• Quoted passage

The final story was based (yet again) on the story of the Inugami clan.  I think I just need to read the goddamn book, it comes up so often in these series.  I liked this one a lot, especially the ending, which went for humor even while it was revealed who was being murdered and why.

Despite what I say about not liking what’s implied between two characters, I do like the way everyone plays their part in the series.  The two girls wind up getting odd jobs for easy work, while the three boys are hired out to do hard labor like haul heavy tombstones.  This is commented on extensively, and I would probably dislike it in any other series, except the jokes they crack about it here are just too funny.

Please read this!  I think the next volume is coming out in January, but it breaks my heart to hear that the sales are not going so well.  It’s quite fantastic.

I was so bummed when I found out this series was underperforming.  How is this not popular?  It’s literally the most intentionally funny horror series I’ve ever read.  It’s also good for a good mystery and usually a gross-out, too.  My roommate isn’t quite as enamored of it as I am, but he’s got poor taste.  Every volume I read makes me fall in love with it a little more.

While I liked the first story, it was totally forgettable compared to the rest of the volume.  This is saying something, because they run into someone with abilities similar to Karatsu, and there’s a post office body-shipping kind of plot going on.  There’s also a joke which alludes to the first scene in MPD Psycho, which is the best scene in that series so far.

The next two stories are tied together.  Numata gets an apartment for cheap when the landlord can’t rent it out due to a body being left to rot for a month inside.  He’s kind of scared by a human-shaped stain on the ceiling, and that’s fair, because it’s pretty freaky-looking.  After awhile, another body shows up and needs special counseling in order to talk, which means they take it to a psychiatrist and use Karatsu to converse between the psychiatrist and the body.  There is a Kaspar Hauser reference, which I thought was awesome, but not quite as awesome as the psychiatrist who was willing to talk to the body.  It turns out that there is a man wandering around, possibly undead, who may be killing people and may bear a resemblance to the spirit that lives with Karatsu.  Any hints about that spirit are very welcome, and we get several allusions to it in this story (via a flaming body, among other things), and the short stories in the back of the volume.

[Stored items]
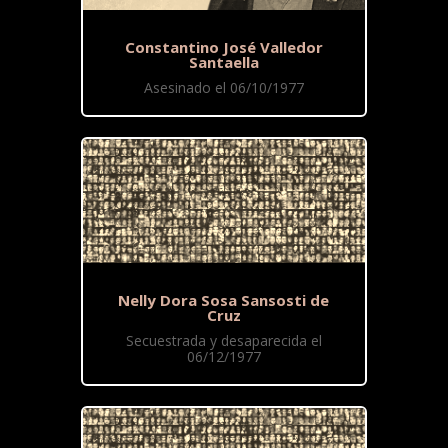
Constantino José Valledor
Santaella
Asesinado el 06/10/1977
Nelly Dora Sosa Sansosti de
Cruz
Secuestrada y desaparecida el
06/12/1977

• Exercise set
[A] List every outside work, story or figure that the manga review says this volume references or is based on.
[B] In the manga review, why is the landlord unable to rent out the apartment that Numata gets?
[C] Resume the manga review from its last sentence.

• Answers for each item
[A]
- The story of the Inugami clan
- MPD Psycho (its first scene)
- Kaspar Hauser

[B] A body had been left to rot inside it for a month.

[C]
The short stories in the back are set far into the past, leaving the current storyline on a severe cliffhanger.  We find out a lot about a boy with scars on his face, but it’s unclear about whether he’s connected to Karatsu’s spirit or the villain from the last story.

All I know is that I’m ready to find out some major plot points about Karatsu’s spirit.

I love this series.  I really genuinely enjoy reading each volume of it at this point.  There isn’t very much forward momentum, but it is extremely entertaining, and the formula is just so weird that I feel it could go on like this for a long time.

There is a decidedly Egyptian bend to this volume.  The first story is extremely detailed-oriented in all aspects of the burial ceremony.  The corpse that is recovered at the beginning of the chapter can’t speak through Karatsu, and this is because the mouth-opening ceremony hasn’t been performed.   There are lots of other cool details like that where I always feel like I learn something about the burial procedure when reading.  In a later chapter, there is a lengthy explanation about how bodies can turn into soap in the right conditions, which apparently includes every embalmed body in the US.

In addition to the reappearance of the Nire Ceremony company, there is also an old woman who claims “the dead call out to her” who is hired on by Kurosagi and is apparently a professional funeral mourner.  She can get everyone at a service to cry somehow, including the main characters.  She apparently helped deliver a baby at one point too, which may be explained a bit later on in the series.  We also get a little more of an explanation behind the ghost that appears behind Karatsu often, too.  There’s also a new employee at Nire who has a prominent role… but he’s a little corny.  He seemed to take an interest in Karatsu, so maybe he’ll be important later, too.